More than £45bn of fraud was perpetrated last year, mainly by senior business managers. That we will do nothing about this is predictable; that we don’t even seem interested in talking about it is surely an accommodation too far.

This can’t be right. On page eight of the Herald, tucked away at the very bottom of the page, well below the “£6m for PE” story, in a handful of sentences we read “Fraud in private sector at £45.5bn” (I can’t even find it in the Scotsman). It seems that this can’t be right because, well, fraud is illegal. Which is to say it’s a crime. A forty-five-billion-pound crime. And according to the National Fraud Authority we know who did it – private sector managers.

So we get the Institute of Directors explaining that this could be a reflection of “challenging financial times”. More specifically “it goes without saying that fraud is likely to increase in difficult times” (although to be fair they do tag on at the end that this isn’t an excuse). Meanwhile, with some audacity, KPMG points out that a 74 per cent increase in management fraud is simply far too easy for senior managers to get away with because of “the ease with which they are able to override internal controls avoid scrutiny”. This is audacious because the Big Four accountancy firms are not known for the rigour with which they make sure that their clients are properly internally accountable on everything from paying tax to reporting profits.
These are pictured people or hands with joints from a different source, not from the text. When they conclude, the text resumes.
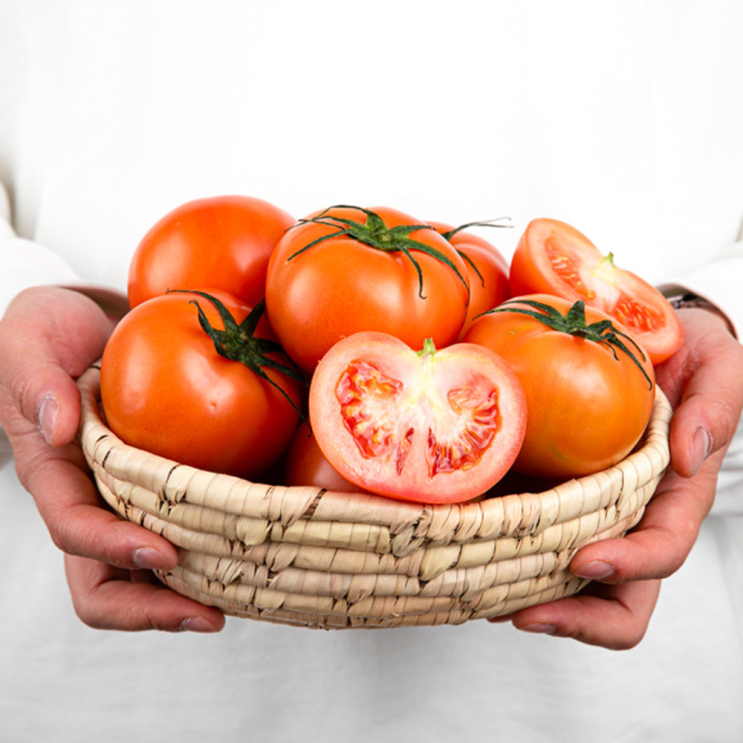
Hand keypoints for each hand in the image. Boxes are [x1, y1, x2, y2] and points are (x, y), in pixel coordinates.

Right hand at [0, 286, 224, 631]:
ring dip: (201, 588)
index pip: (74, 531)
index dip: (114, 549)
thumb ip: (33, 380)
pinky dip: (230, 537)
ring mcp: (137, 495)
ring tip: (254, 592)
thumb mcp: (28, 338)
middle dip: (157, 607)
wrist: (98, 322)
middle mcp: (96, 497)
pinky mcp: (176, 479)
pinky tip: (273, 533)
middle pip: (112, 580)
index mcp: (56, 474)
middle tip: (213, 616)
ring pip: (159, 567)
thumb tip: (58, 429)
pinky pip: (199, 519)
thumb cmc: (53, 329)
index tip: (164, 552)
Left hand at [498, 308, 742, 648]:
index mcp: (672, 498)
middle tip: (517, 610)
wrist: (644, 335)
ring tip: (474, 589)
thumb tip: (688, 458)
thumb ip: (714, 410)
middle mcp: (626, 515)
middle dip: (570, 616)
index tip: (584, 561)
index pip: (661, 551)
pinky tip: (457, 539)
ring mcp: (582, 508)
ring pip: (560, 578)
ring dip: (521, 592)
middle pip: (613, 597)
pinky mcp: (544, 488)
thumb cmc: (689, 354)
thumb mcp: (718, 368)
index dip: (628, 567)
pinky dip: (493, 546)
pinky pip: (522, 530)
In fact, it is important to remember that until fairly recently the Big Four was a Big Five, until one of their number (Arthur Anderson) was caught up to its neck in perpetrating the massive fraud which was The Last Days of Enron.
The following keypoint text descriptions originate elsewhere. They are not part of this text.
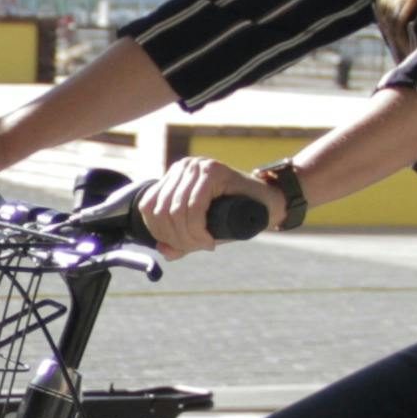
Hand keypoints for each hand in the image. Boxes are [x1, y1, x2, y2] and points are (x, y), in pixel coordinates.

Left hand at [142, 157, 277, 260]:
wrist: (268, 204)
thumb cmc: (234, 215)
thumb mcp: (201, 229)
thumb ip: (180, 240)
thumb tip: (163, 251)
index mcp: (174, 176)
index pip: (148, 206)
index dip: (159, 233)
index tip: (181, 246)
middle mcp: (183, 167)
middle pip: (161, 211)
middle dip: (177, 238)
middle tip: (197, 247)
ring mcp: (197, 166)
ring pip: (176, 211)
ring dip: (189, 237)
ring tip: (205, 244)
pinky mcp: (213, 171)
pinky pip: (193, 207)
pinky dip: (197, 230)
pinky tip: (209, 240)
In fact, this is the crucial point about this whole issue – far from treating corporate fraud as a problem it has generally been perceived as some sort of solution. That might sound an unlikely claim but since all corporate sector lobbying is for ‘reductions in regulation’ (never increases) and regulation is precisely the kind of ‘scrutiny’ that managers are so able to evade, one can only assume that the business sector wishes to be better able to perpetrate fraud (and undertake risky business practices) as a core mission.

And of course the politicians all go along with this conception – that businessmen are unique among humans in that their actions are inherently beneficial to all and therefore beyond question or scrutiny. Only with businessmen is the assumption made that the less they are prevented from doing bad things, the more good things they will do. And this political dogma continues even as we discover a crime of gargantuan proportions taking place in a society reeling from the impact of their previous actions when scrutiny was insufficiently effective.

This contrasts with any form of illegal activity by the poor. I cannot recall the Institute of Directors responding to the riots in England last year by pointing out that, after all, these kids are facing “challenging financial times”. It is no surprise that when the poor steal a pound it is a threat to society but if businessmen steal a billion pounds it isn’t. So rioting kids is front-page news and crime of a value beyond anything a brick and a lighter could ever cost makes the bottom of page eight. The riots could happen every night, forever and they wouldn’t cost society what business fraud is costing.

So parenting classes for managing directors, fines for accountancy firms who have failed to teach their clients respect and punitive, deterrent jail sentences all round? Or will we just look the other way?